For this story, we once again turn to the wondrous class Insecta, where insects have learned to make a home in some of the most ingenious ways possible. In the world of gall flies, life begins when a female gall fly lays an egg in the stem of a suitable host plant. The developing larva induces the plant to form a spherical growth around it called a gall, which protects the developing fly's squishy body and provides it with all the food it needs to reach adulthood—unless a parasitic wasp shows up and attempts to lay eggs on the developing gall fly.

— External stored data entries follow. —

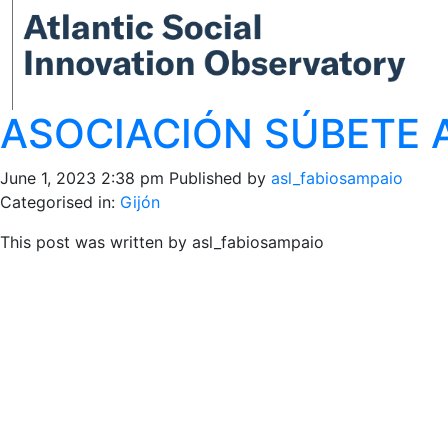
ASOCIACIÓN SÚBETE A
June 1, 2023 2:38 pm
Published by
asl_fabiosampaio
Categorised in:
Gijón
This post was written by asl_fabiosampaio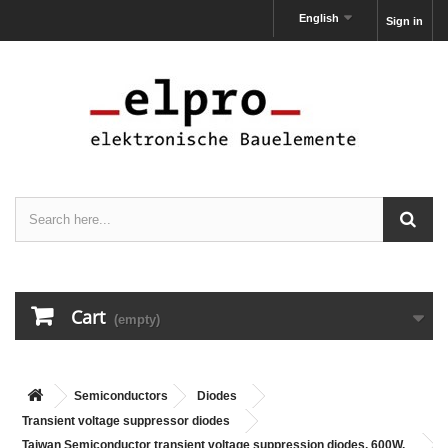
English
Sign in
Cart
(empty)
Semiconductors
Diodes
Transient voltage suppressor diodes
Taiwan Semiconductor transient voltage suppression diodes, 600W,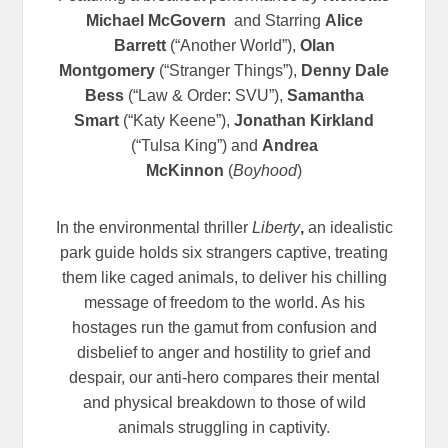
Michael McGovern
and Starring
Alice
Barrett
(“Another World”),
Olan
Montgomery
(“Stranger Things”),
Denny Dale
Bess
(“Law & Order: SVU”),
Samantha
Smart
(“Katy Keene”),
Jonathan Kirkland
(“Tulsa King”) and
Andrea
McKinnon
(
Boyhood
)
In the environmental thriller
Liberty
,
an idealistic
park guide holds six strangers captive, treating
them like caged animals, to deliver his chilling
message of freedom to the world. As his
hostages run the gamut from confusion and
disbelief to anger and hostility to grief and
despair, our anti-hero compares their mental
and physical breakdown to those of wild
animals struggling in captivity.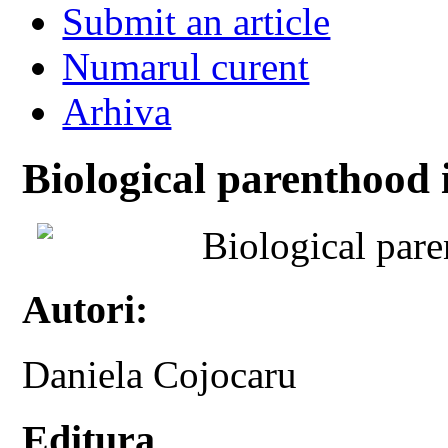
Submit an article
Numarul curent
Arhiva
Biological parenthood i
Biological pare
Autori:
Daniela Cojocaru
Editura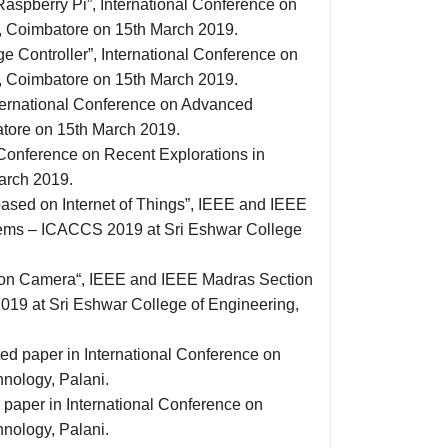
Raspberry Pi”, International Conference on
y, Coimbatore on 15th March 2019.
e Controller”, International Conference on
y, Coimbatore on 15th March 2019.
International Conference on Advanced
tore on 15th March 2019.
 Conference on Recent Explorations in
arch 2019.
based on Internet of Things”, IEEE and IEEE
ems – ICACCS 2019 at Sri Eshwar College
ision Camera“, IEEE and IEEE Madras Section
9 at Sri Eshwar College of Engineering,
ed paper in International Conference on
nology, Palani.
paper in International Conference on
nology, Palani.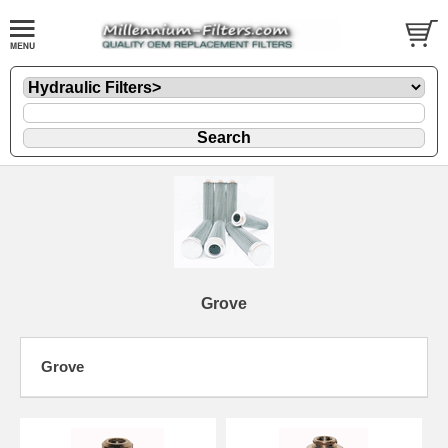
Grove
Grove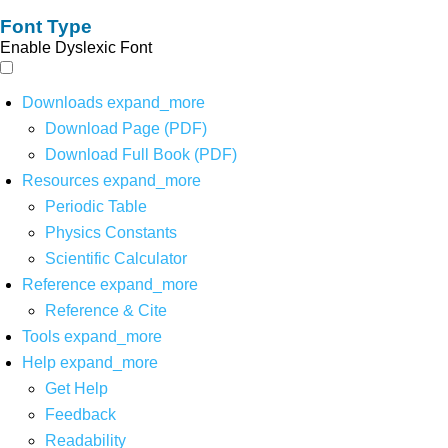
Font Type
Enable Dyslexic Font
Downloads
expand_more
Download Page (PDF)
Download Full Book (PDF)
Resources
expand_more
Periodic Table
Physics Constants
Scientific Calculator
Reference
expand_more
Reference & Cite
Tools
expand_more
Help
expand_more
Get Help
Feedback
Readability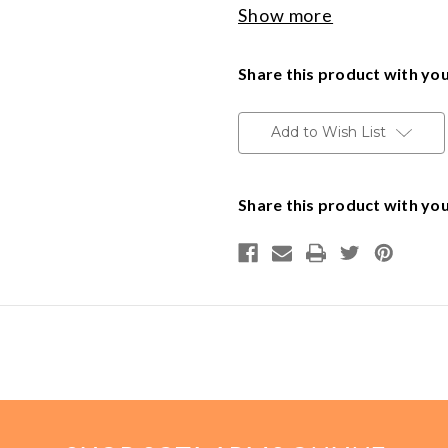
Show more
Made in the USA
Handguns
Delivery available throughout t
Share this product with you
to Minnesota addresses.
Range Ready Kit
Add to Wish List
14507 1172
Gift Card
14603 1331
Share this product with you
BECOME A DEALER
141015
2122
BLOG
CUSTOMER GALLERY
CONTACT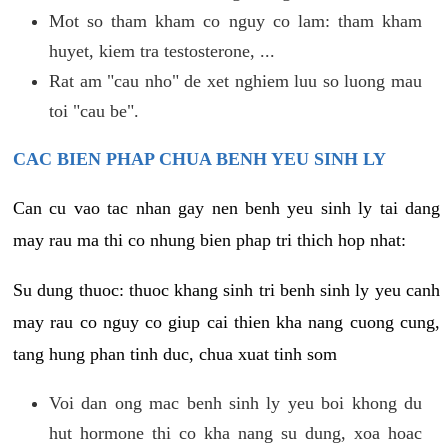
Mot so tham kham co nguy co lam: tham kham
huyet, kiem tra testosterone, ...
Rat am "cau nho" de xet nghiem luu so luong mau
toi "cau be".
CAC BIEN PHAP CHUA BENH YEU SINH LY
Can cu vao tac nhan gay nen benh yeu sinh ly tai dang
may rau ma thi co nhung bien phap tri thich hop nhat:
Su dung thuoc: thuoc khang sinh tri benh sinh ly yeu canh
may rau co nguy co giup cai thien kha nang cuong cung,
tang hung phan tinh duc, chua xuat tinh som
Voi dan ong mac benh sinh ly yeu boi khong du
hut hormone thi co kha nang su dung, xoa hoac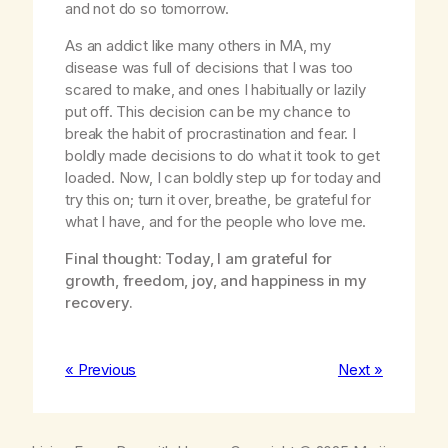
and not do so tomorrow.
As an addict like many others in MA, my
disease was full of decisions that I was too
scared to make, and ones I habitually or lazily
put off. This decision can be my chance to
break the habit of procrastination and fear. I
boldly made decisions to do what it took to get
loaded. Now, I can boldly step up for today and
try this on; turn it over, breathe, be grateful for
what I have, and for the people who love me.
Final thought: Today, I am grateful for
growth, freedom, joy, and happiness in my
recovery.
« Previous
Next »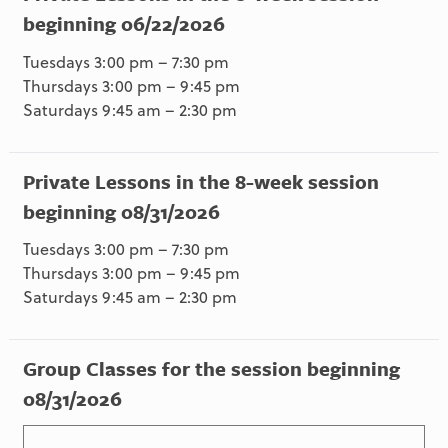
beginning 06/22/2026
Tuesdays 3:00 pm – 7:30 pm
Thursdays 3:00 pm – 9:45 pm
Saturdays 9:45 am – 2:30 pm
Private Lessons in the 8-week session
beginning 08/31/2026
Tuesdays 3:00 pm – 7:30 pm
Thursdays 3:00 pm – 9:45 pm
Saturdays 9:45 am – 2:30 pm
Group Classes for the session beginning
08/31/2026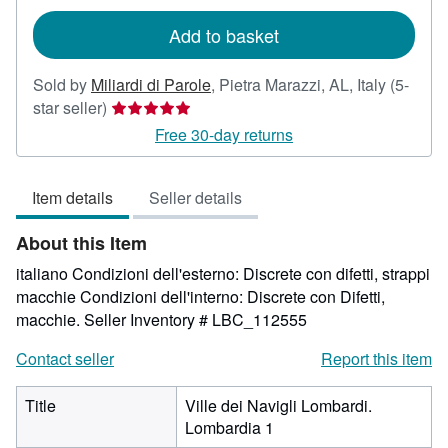
rates
Add to basket
Sold by
Miliardi di Parole
,
Pietra Marazzi, AL, Italy
(5-
Seller
star seller)
rating
Free 30-day returns
5
out
Item details
Seller details
of
5
About this Item
stars
italiano Condizioni dell'esterno: Discrete con difetti, strappi
macchie Condizioni dell'interno: Discrete con Difetti,
macchie.
Seller Inventory # LBC_112555
Contact seller
Report this item
Title
Ville dei Navigli Lombardi.
Lombardia 1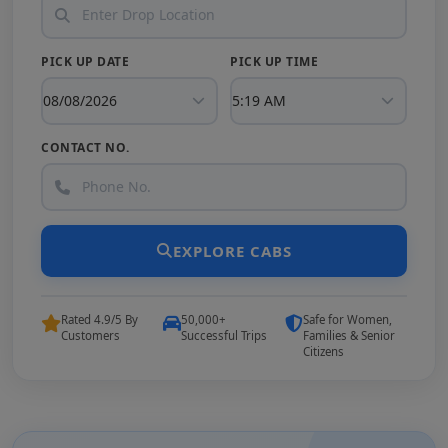
PICK UP DATE
PICK UP TIME
CONTACT NO.
EXPLORE CABS
Rated 4.9/5 By
50,000+
Safe for Women,
Customers
Successful Trips
Families & Senior
Citizens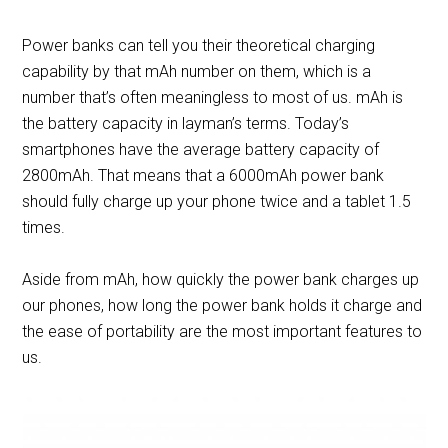
Power banks can tell you their theoretical charging
capability by that mAh number on them, which is a
number that’s often meaningless to most of us. mAh is
the battery capacity in layman’s terms. Today’s
smartphones have the average battery capacity of
2800mAh. That means that a 6000mAh power bank
should fully charge up your phone twice and a tablet 1.5
times.
Aside from mAh, how quickly the power bank charges up
our phones, how long the power bank holds it charge and
the ease of portability are the most important features to
us.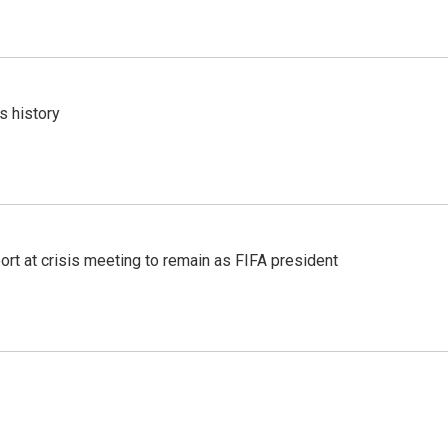
s history
port at crisis meeting to remain as FIFA president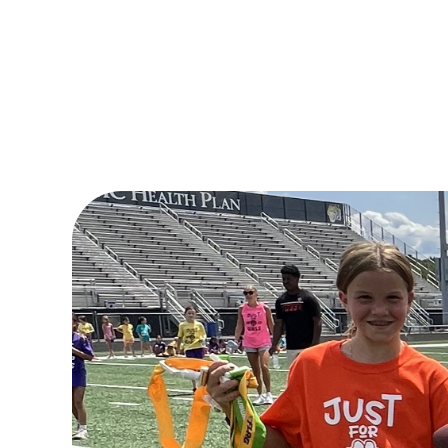
Donate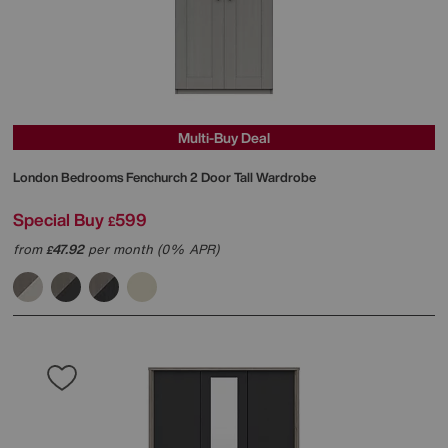
Multi-Buy Deal
London Bedrooms
Fenchurch 2 Door Tall Wardrobe
Special Buy
599
£
from
47.92
per month (0% APR)
£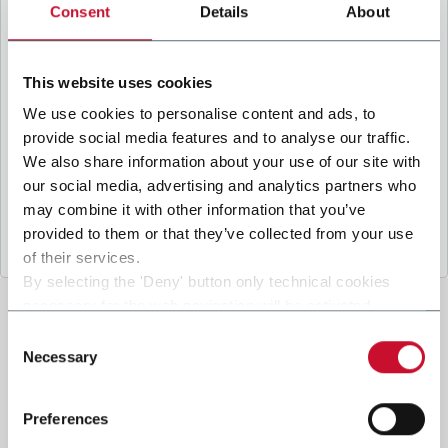
B
y ticking the box, I give my consent to the
Consent
Details
About
processing of my personal data to receive
promotional communications from Coesia and/or
the Company, and to
receive tailored content
This website uses cookies
based on the interest I have expressed through my
We use cookies to personalise content and ads, to
interactions, as specified in our
Privacy Policy
.
provide social media features and to analyse our traffic.
We also share information about your use of our site with
our social media, advertising and analytics partners who
Submit
may combine it with other information that you’ve
provided to them or that they’ve collected from your use
of their services.
By selecting the 'Deny' button only technical cookies
necessary for the web navigation will be activated.
By selecting the 'Customize' button you can choose the
Consent
single categories of cookies to be activated.
Necessary
Selection
Read the complete
cookie policy
.
Preferences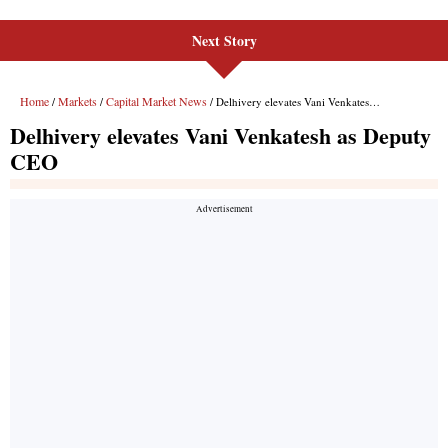
Next Story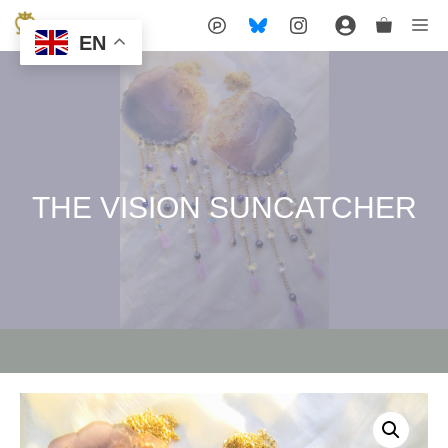
Skip
Me
EN
to
content
THE VISION SUNCATCHER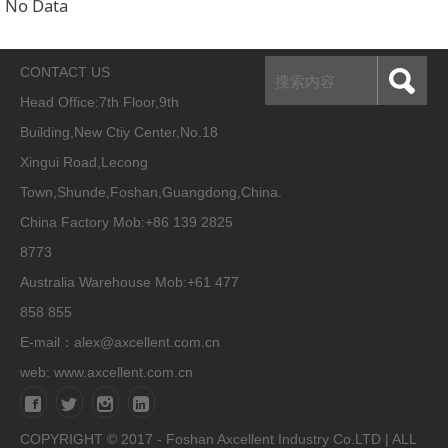
No Data
CONTACT US
Head Office:
7th Floor,9th
Building,New Ctiy Center,No.18
Xingui Road,Lecong
Town,Shunde,Foshan,Guangdong,China.
China Factory Mob:+86 139 2825
8773
Australia Warehouse Mob:+61 477
858 855
E-mail：alex@axcellent.com.cn
web:
www.axcellent.com.cn
COPYRIGHT © 2017 - Foshan Axcellent Industry Co.LTD | ALL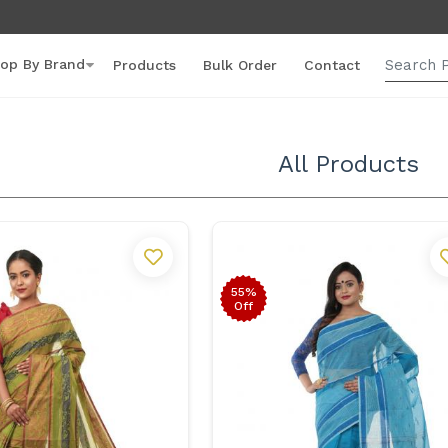
op By Brand
Products
Bulk Order
Contact
All Products
55%
Off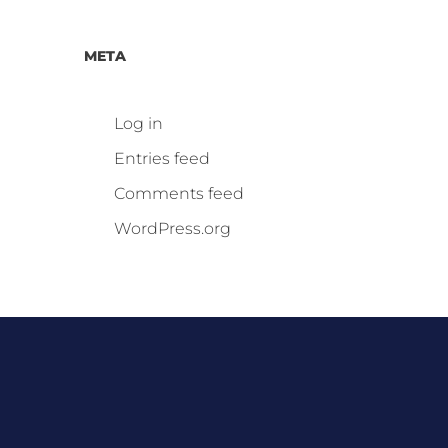
META
Log in
Entries feed
Comments feed
WordPress.org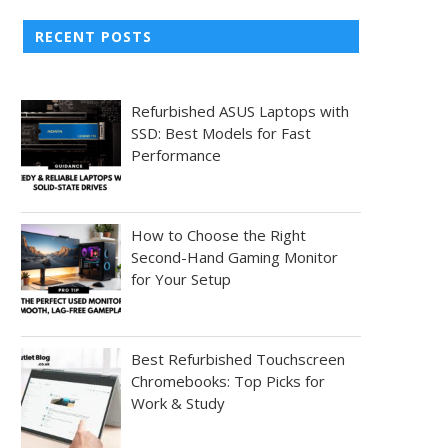
RECENT POSTS
Refurbished ASUS Laptops with
SSD: Best Models for Fast
Performance
How to Choose the Right
Second-Hand Gaming Monitor
for Your Setup
Best Refurbished Touchscreen
Chromebooks: Top Picks for
Work & Study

If this happens, the developing wasp kills the fly and takes over its living space. This is easiest to do with small galls because the wasp has to stick its thin egg-laying tube through the gall to access the developing fly. A large gall forms enough of a barrier between the gall fly and the wasp's egg-laying tube that it can't quite make it, so this selects for larger galls and would promote directional selection, all other factors in the environment being equal.

But what happens when keen-eyed birds are introduced? Well, large galls become an easy meal for them because they're conspicuous in the environment. This creates a situation where small galls are selected against, as are large ones, ensuring that the medium-sized galls are favored. To remember what this distribution looks like, I tell myself that the trait distribution is being stabilized by pressure on both sides.

Environmental change can be pretty diverse. Without the incredible adaptive powers of natural selection, our dynamic world would be unsuitable for the unpredictability that is life as we know it.